PALO ALTO — A big Midwest investment group has spent $115 million to buy five Bay Area hotels, including two in Silicon Valley, a strong indicator that veteran players see long-term potential in the region’s lodging market despite COVID 19-linked challenges.

Oxford Capital Group has bought a hotel in Palo Alto, one in Los Gatos, and three in San Francisco, in a series of just-completed transactions that arrive amid brutal economic woes unleashed by the coronavirus.

Chicago-based Oxford Capital, acting through multiple affiliates, paid $53.8 million for the two hotels in Santa Clara County and $61.2 million for the hotels in San Francisco, according to public documents and property experts familiar with the transaction.

Creekside Inn at 3400 El Camino Real in Palo Alto was bought for $$32.7 million, according to county documents filed on Dec. 11.

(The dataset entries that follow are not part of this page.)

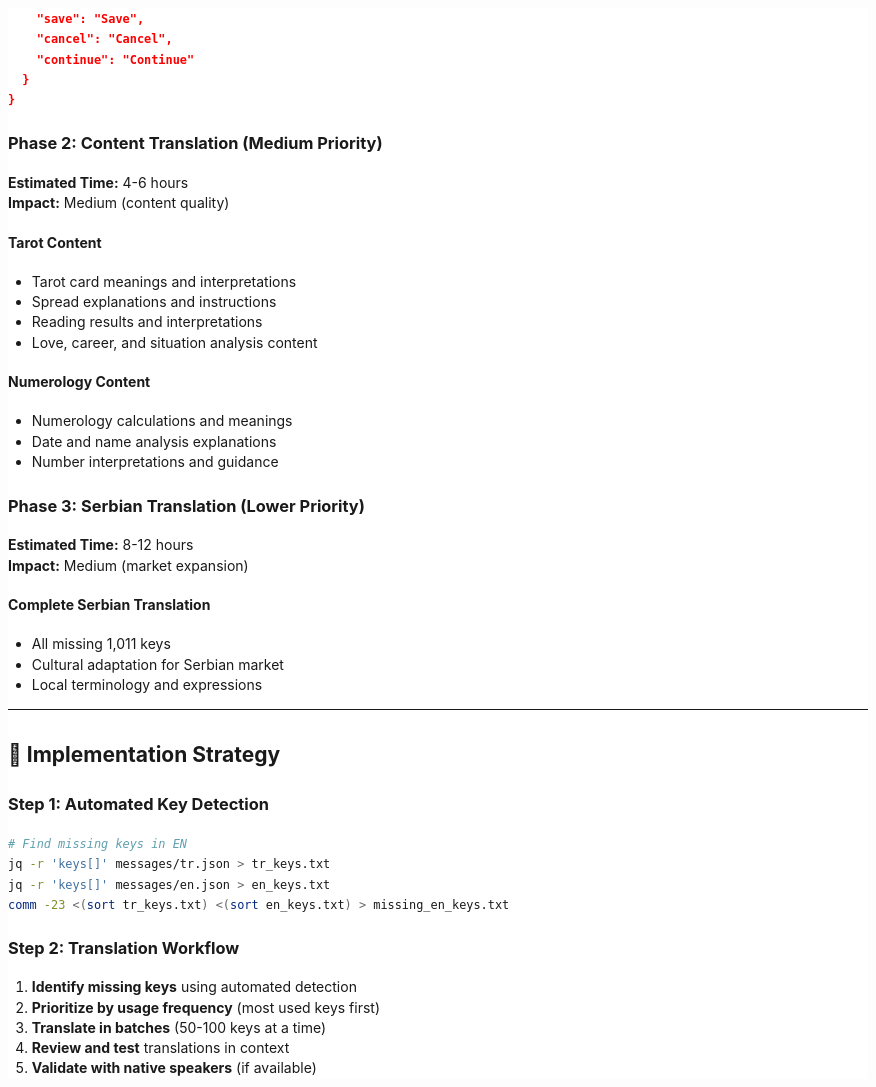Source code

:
 ```json
    "save": "Save",
    "cancel": "Cancel",
    "continue": "Continue"
  }
}
```

### Phase 2: Content Translation (Medium Priority)
**Estimated Time:** 4-6 hours  
**Impact:** Medium (content quality)

#### Tarot Content
- Tarot card meanings and interpretations
- Spread explanations and instructions
- Reading results and interpretations
- Love, career, and situation analysis content

#### Numerology Content
- Numerology calculations and meanings
- Date and name analysis explanations
- Number interpretations and guidance

### Phase 3: Serbian Translation (Lower Priority)
**Estimated Time:** 8-12 hours  
**Impact:** Medium (market expansion)

#### Complete Serbian Translation
- All missing 1,011 keys
- Cultural adaptation for Serbian market
- Local terminology and expressions

---

## 🔧 Implementation Strategy

### Step 1: Automated Key Detection
```bash
# Find missing keys in EN
jq -r 'keys[]' messages/tr.json > tr_keys.txt
jq -r 'keys[]' messages/en.json > en_keys.txt
comm -23 <(sort tr_keys.txt) <(sort en_keys.txt) > missing_en_keys.txt
```

### Step 2: Translation Workflow
1. **Identify missing keys** using automated detection
2. **Prioritize by usage frequency** (most used keys first)
3. **Translate in batches** (50-100 keys at a time)
4. **Review and test** translations in context
5. **Validate with native speakers** (if available)
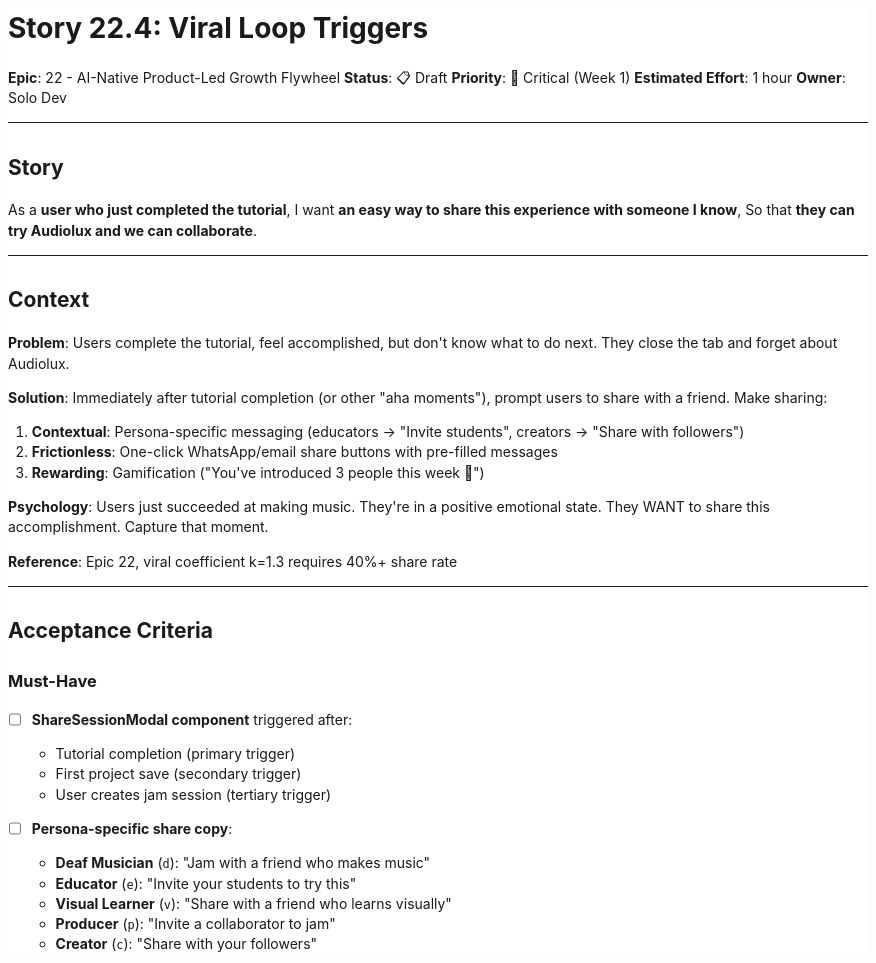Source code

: # Story 22.4: Viral Loop Triggers

**Epic**: 22 - AI-Native Product-Led Growth Flywheel
**Status**: 📋 Draft
**Priority**: 🔴 Critical (Week 1)
**Estimated Effort**: 1 hour
**Owner**: Solo Dev

---

## Story

As a **user who just completed the tutorial**,
I want **an easy way to share this experience with someone I know**,
So that **they can try Audiolux and we can collaborate**.

---

## Context

**Problem**: Users complete the tutorial, feel accomplished, but don't know what to do next. They close the tab and forget about Audiolux.

**Solution**: Immediately after tutorial completion (or other "aha moments"), prompt users to share with a friend. Make sharing:
1. **Contextual**: Persona-specific messaging (educators → "Invite students", creators → "Share with followers")
2. **Frictionless**: One-click WhatsApp/email share buttons with pre-filled messages
3. **Rewarding**: Gamification ("You've introduced 3 people this week 🌟")

**Psychology**: Users just succeeded at making music. They're in a positive emotional state. They WANT to share this accomplishment. Capture that moment.

**Reference**: Epic 22, viral coefficient k=1.3 requires 40%+ share rate

---

## Acceptance Criteria

### Must-Have

- [ ] **ShareSessionModal component** triggered after:
  - Tutorial completion (primary trigger)
  - First project save (secondary trigger)
  - User creates jam session (tertiary trigger)

- [ ] **Persona-specific share copy**:
  - **Deaf Musician** (`d`): "Jam with a friend who makes music"
  - **Educator** (`e`): "Invite your students to try this"
  - **Visual Learner** (`v`): "Share with a friend who learns visually"
  - **Producer** (`p`): "Invite a collaborator to jam"
  - **Creator** (`c`): "Share with your followers"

Hotel Los Gatos at 210 E. Main St. in Los Gatos was bought for $21.1 million, public records filed on Dec. 10 show.

“We have been contrarian, value-oriented investors in the lodging sector for nearly 30 years,” said John Rutledge, founder and chief executive officer of Oxford Capital Group.

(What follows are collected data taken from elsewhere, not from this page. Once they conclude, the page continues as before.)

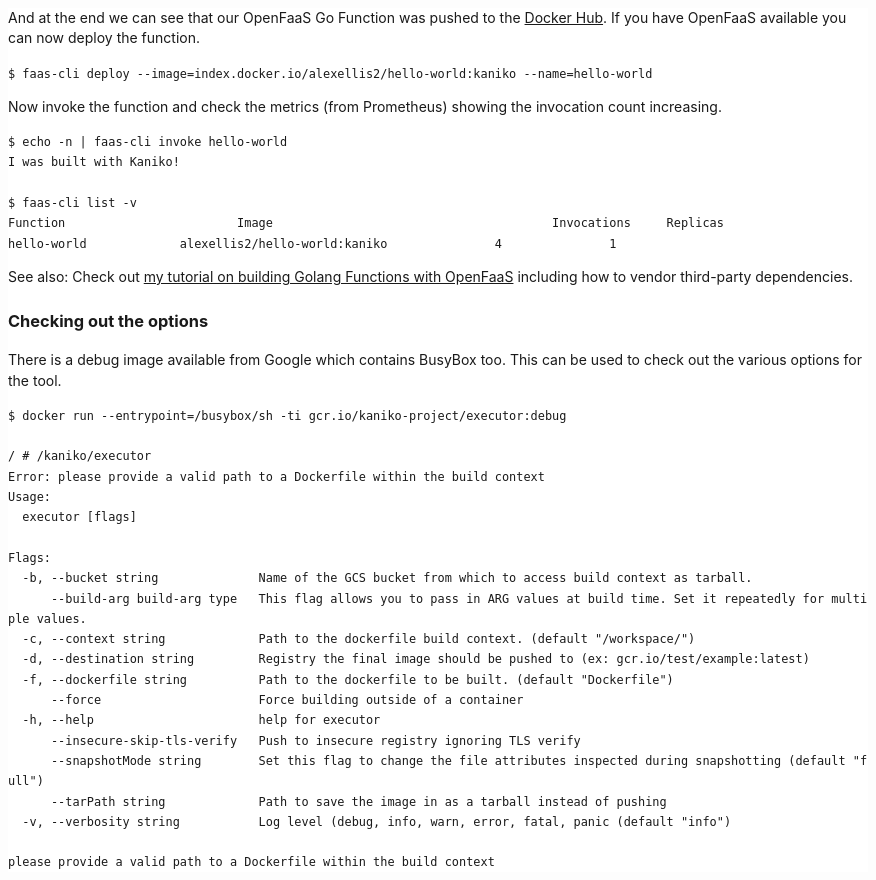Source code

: And at the end we can see that our OpenFaaS Go Function was pushed to the [Docker Hub](https://hub.docker.com/r/alexellis2/hello-world/tags/). If you have OpenFaaS available you can now deploy the function.

```
$ faas-cli deploy --image=index.docker.io/alexellis2/hello-world:kaniko --name=hello-world
```

Now invoke the function and check the metrics (from Prometheus) showing the invocation count increasing.

```
$ echo -n | faas-cli invoke hello-world
I was built with Kaniko!

$ faas-cli list -v
Function                      	Image                                   	Invocations    	Replicas
hello-world            	alexellis2/hello-world:kaniko           	4              	1    
```

See also: Check out [my tutorial on building Golang Functions with OpenFaaS](https://blog.alexellis.io/serverless-golang-with-openfaas/) including how to vendor third-party dependencies.

### Checking out the options

There is a debug image available from Google which contains BusyBox too. This can be used to check out the various options for the tool.

```
$ docker run --entrypoint=/busybox/sh -ti gcr.io/kaniko-project/executor:debug

/ # /kaniko/executor 
Error: please provide a valid path to a Dockerfile within the build context
Usage:
  executor [flags]

Flags:
  -b, --bucket string              Name of the GCS bucket from which to access build context as tarball.
      --build-arg build-arg type   This flag allows you to pass in ARG values at build time. Set it repeatedly for multiple values.
  -c, --context string             Path to the dockerfile build context. (default "/workspace/")
  -d, --destination string         Registry the final image should be pushed to (ex: gcr.io/test/example:latest)
  -f, --dockerfile string          Path to the dockerfile to be built. (default "Dockerfile")
      --force                      Force building outside of a container
  -h, --help                       help for executor
      --insecure-skip-tls-verify   Push to insecure registry ignoring TLS verify
      --snapshotMode string        Set this flag to change the file attributes inspected during snapshotting (default "full")
      --tarPath string             Path to save the image in as a tarball instead of pushing
  -v, --verbosity string           Log level (debug, info, warn, error, fatal, panic (default "info")

please provide a valid path to a Dockerfile within the build context
```
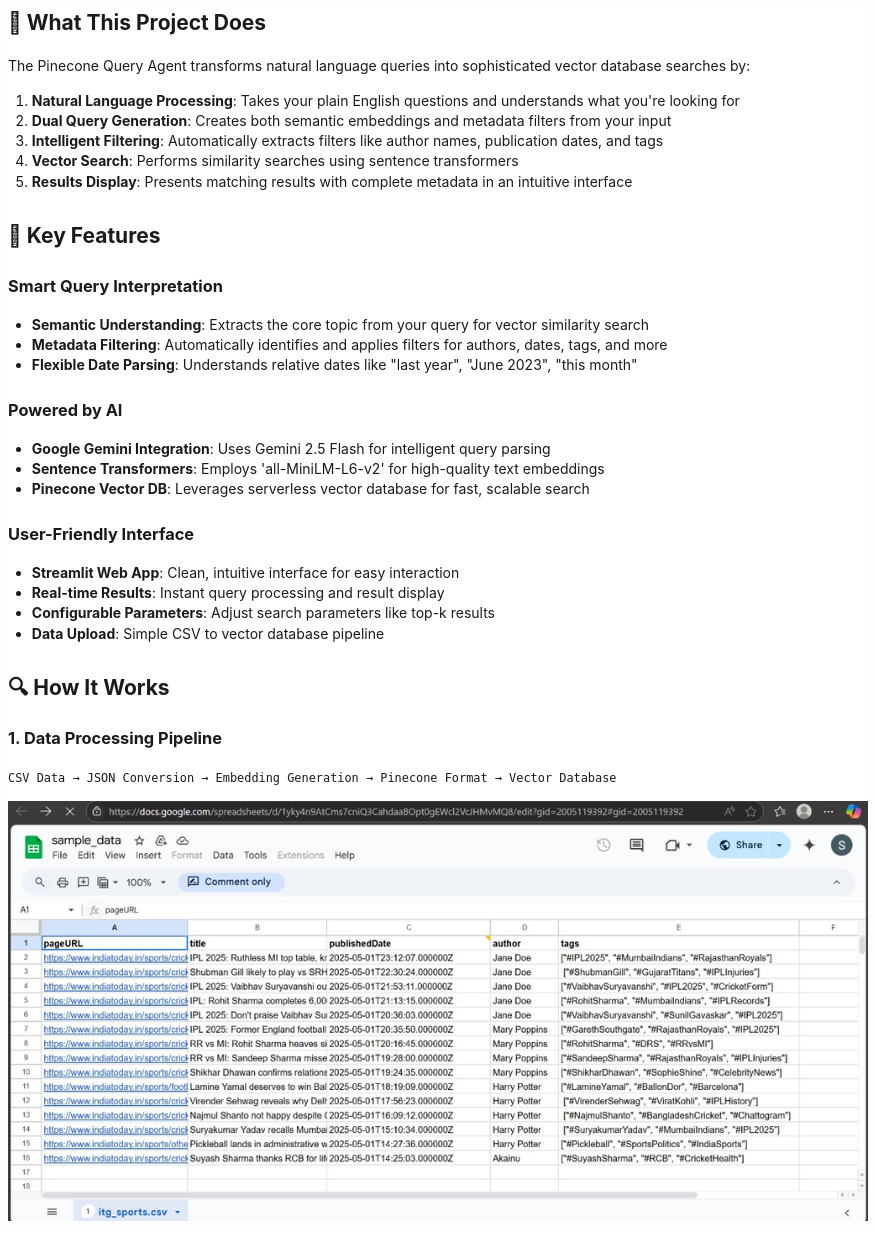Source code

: ## 🚀 What This Project Does

The Pinecone Query Agent transforms natural language queries into sophisticated vector database searches by:

1. **Natural Language Processing**: Takes your plain English questions and understands what you're looking for
2. **Dual Query Generation**: Creates both semantic embeddings and metadata filters from your input
3. **Intelligent Filtering**: Automatically extracts filters like author names, publication dates, and tags
4. **Vector Search**: Performs similarity searches using sentence transformers
5. **Results Display**: Presents matching results with complete metadata in an intuitive interface

## 🎯 Key Features

### Smart Query Interpretation
- **Semantic Understanding**: Extracts the core topic from your query for vector similarity search
- **Metadata Filtering**: Automatically identifies and applies filters for authors, dates, tags, and more
- **Flexible Date Parsing**: Understands relative dates like "last year", "June 2023", "this month"

### Powered by AI
- **Google Gemini Integration**: Uses Gemini 2.5 Flash for intelligent query parsing
- **Sentence Transformers**: Employs 'all-MiniLM-L6-v2' for high-quality text embeddings
- **Pinecone Vector DB**: Leverages serverless vector database for fast, scalable search

### User-Friendly Interface
- **Streamlit Web App**: Clean, intuitive interface for easy interaction
- **Real-time Results**: Instant query processing and result display
- **Configurable Parameters**: Adjust search parameters like top-k results
- **Data Upload**: Simple CSV to vector database pipeline

## 🔍 How It Works

### 1. Data Processing Pipeline
```
CSV Data → JSON Conversion → Embedding Generation → Pinecone Format → Vector Database
```

![Sample Data Structure](images/sample-data-csv.jpg)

Oxford Capital has launched significant investment gambits even during epic economic downturns of recent decades.

“Through multiple cycles we have consistently had the courage of our convictions to step up during periods of great uncertainty,” Rutledge said.

Oxford Capital bought the hotels at an excellent price compared to what their values would have been prior to the coronavirus-triggered economic slump, said Alan Reay, president of Atlas Hospitality Group, which tracks the lodging market in California.

“This is an excellent long term buy for Oxford Capital,” Reay said. “They have purchased quality hotel assets in ‘A’ locations, with huge barriers to entry.”

The $115 million price tag for the entire package of hotels, sold by affiliates of Greystone Hotels, is about 36% less than what would have been a typical value, Reay estimated.

“The purchase price is at a big discount to what we would expect to have seen pre-COVID,” Reay said. “I would have expected that pre-COVID, these hotels could have sold for $180 million.”

Oxford Capital Group assumed $15 million in debt as part of its $32.7 million purchase of Palo Alto’s Creekside Inn and also assumed $17 million in debt through its $21.1 million acquisition of Hotel Los Gatos, county public documents show. The debt had been incurred by the seller through separate mortgages in 2015 of the properties.

Among the details of the hotels:

King George Hotel in San Francisco, 153 rooms, opened in 1914.

Creekside Hotel in Palo Alto, 136 rooms, opened in 1955, includes CIBO restaurant

Hotel Los Gatos, 72 rooms, opened in 2002, Dio Deka restaurant.

Hotel Griffon, San Francisco, 62 rooms, opened in 1906, Perry’s restaurant.

The Inn at Union Square, San Francisco, 30 rooms, opened in 1980, includes Chloe’s Gallery.

Expand

“We are optimistic about the recovery potential of the Bay Area lodging market,” said Sarang Peruri, Oxford Capital Group’s chief operating officer. “These properties are poised to outperform given unique product offerings and locations.”

The investment firm has bought properties even during cataclysms such as the savings and loan debacle, the 9/11 terrorist attacks and the worldwide financial crisis..

“Despite the current challenging environment in the travel and hospitality space, we remain sanguine about the medium- to long-term desirability of downtown San Francisco and Silicon Valley,” Rutledge said.